Included at the end of Listing 1 is code for a simple and slow RPN calculator program, which compiles when DEBUG is #defined. The calculator includes a routine to display a factorial-base number in factorial-base. Factorial-base integers are well-behaved but factorial-base fractions are confusing unless viewed as separate digits. Consider the infinite series for e:

The series can be coded directly into an array, normalized, and printed out. If the fraction is 100 factorial digits, it will print out correctly to 159 decimal places. On the other hand, .000 000 000 000 000 000 000 000 1 will underflow; it only has an exact representation in 105 factorial digits. Note, though, how it prints in decimal after underflow. If the fraction is 180 factorial digits, the value of e prints out correctly to 333 decimal places, 1.0E--44 requires all 180 factorial digits and 1.0E--45 underflows.

Conclusion

The factorial-base arithmetic is not practical for recalculation of a spreadsheet. But, for applications where accuracy is more important that speed, factorial-base arithmetic may be the answer. For programs that need to deal in exact fractions, factorial-base arithmetic is probably a good choice.

Suppose you want both fast and accurate arithmetic. You have what you think are fast and simple algorithms that perform calculations correct to 20 decimal places. Or do they? How do you verify that? How do you debug your code?
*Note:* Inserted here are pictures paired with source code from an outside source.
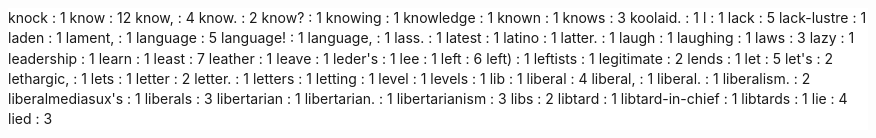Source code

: knock : 1
know : 12
know, : 4
know. : 2
know? : 1
knowing : 1
knowledge : 1
known : 1
knows : 3
koolaid. : 1
l : 1
lack : 5
lack-lustre : 1
laden : 1
lament, : 1
language : 5
language! : 1
language, : 1
lass. : 1
latest : 1
latino : 1
latter. : 1
laugh : 1
laughing : 1
laws : 3
lazy : 1
leadership : 1
learn : 1
least : 7
leather : 1
leave : 1
leder's : 1
lee : 1
left : 6
left) : 1
leftists : 1
legitimate : 2
lends : 1
let : 5
let's : 2
lethargic, : 1
lets : 1
letter : 2
letter. : 1
letters : 1
letting : 1
level : 1
levels : 1
lib : 1
liberal : 4
liberal, : 1
liberal. : 1
liberalism. : 2
liberalmediasux's : 1
liberals : 3
libertarian : 1
libertarian. : 1
libertarianism : 3
libs : 2
libtard : 1
libtard-in-chief : 1
libtards : 1
lie : 4
lied : 3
Don't dismiss factorial-base math out of hand as too slow for practical applications.

Bibliography

Wayner, Peter. "Error-Free Fractions," BYTE, Vol. 13, No. 6, June, 1988, pp. 289-298. Presents a limited implementation in Pascal and cites a submission to CACM that has not yet appeared.

The Chemical Rubber Co., Standard Mathematical Tables, 18th ed., Cleveland, OH, 1970. Later editions have slimmed down, but earlier ones like this contain exact values for factorials up to 20!

Wozniak, Stephen. "The Impossible Dream: Computing e to 116,000 Places with a Personal Computer," BYTE, Vol. 6, No. 6, June, 1981, Pp. 392-407. Where else can you find the value of e printed out to 1,500 decimal places?